Chief executive of the luxury car manufacturer Torsten Muller-Otvos said they had not had any communication with the Government, despite high-level communications between Downing Street and car maker Nissan.

However, Rolls-Royce declined to comment whether UK jobs would be at risk if Britain leave the EU's single market.

Around 1,700 people are employed by Rolls-Royce Motor Cars, which has its main manufacturing hub in Goodwood.

The chief executive made headlines after writing to workers in March, warning them that an exit from the European Union would drive up costs and prices and could affect the company's "employment base".

He said: "We don't have any agreements with the Government so far, and there is currently no intention to structure any deals with the Government, and we are also not threatening the Government that we would withdraw here from the country.

His comments follow an announcement from Nissan in October confirming it would be making two new car models in its Sunderland plant, securing 7,000 regional jobs, despite speculation it might quit the UK following the vote to leave the EU.

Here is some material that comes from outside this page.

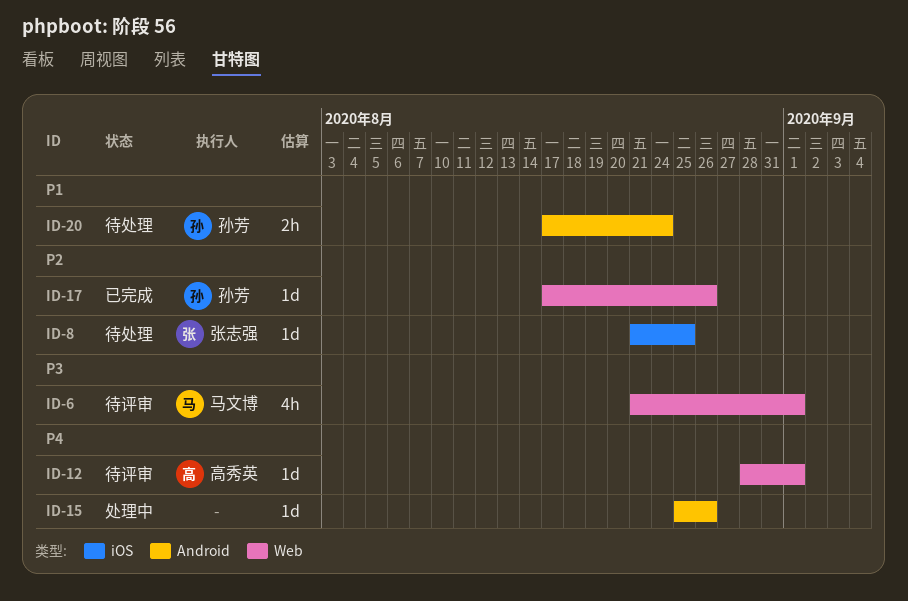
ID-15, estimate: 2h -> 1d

MPs are pushing the Government to reveal the details of a letter sent to the Japanese car maker in the wake of the Brexit vote, though ministers have strongly denied suggestions that Nissan was offered a "sweetheart deal" with financial incentives to persuade it to stay in Britain.

"It's hard for me to comment on what kind of situation they had been in, because we have already invested quite major amounts into that whole operation," Mr Muller-Otvos said.

"If I had been confronted today as a company with significant major investments into the UK, I of course would ask questions: Is it still all right to be here or should I invest somewhere else?"

Mr Muller-Otvos used the company's trading update last Monday to renew the company's commitment to Britain, as it cheered a 6% jump in car sales last year.

However, Mr Muller-Otvos said the company - which is owned by German auto giant BMW - does not have any contingency plans in place in the case of a hard Brexit, and has not instructed either internal staff or consultants to measure the financial consequences.

"If we're doing maths and lots of calculations and whatever, this is for me a waste of time."

The Brexit vote has raised questions as to whether foreign-owned companies will maintain manufacturing hubs in the UK if Britain leaves the single market, which is likely to result in trade tariffs for goods including luxury vehicles.

Around 90% of Rolls-Royce cars are exported from the UK.

But Mr Muller-Otvos said there were no plans to set up an EU subsidiary, an option being considered by the likes of insurance market Lloyd's of London to secure access to the single market.

"For us, it's currently business as normal."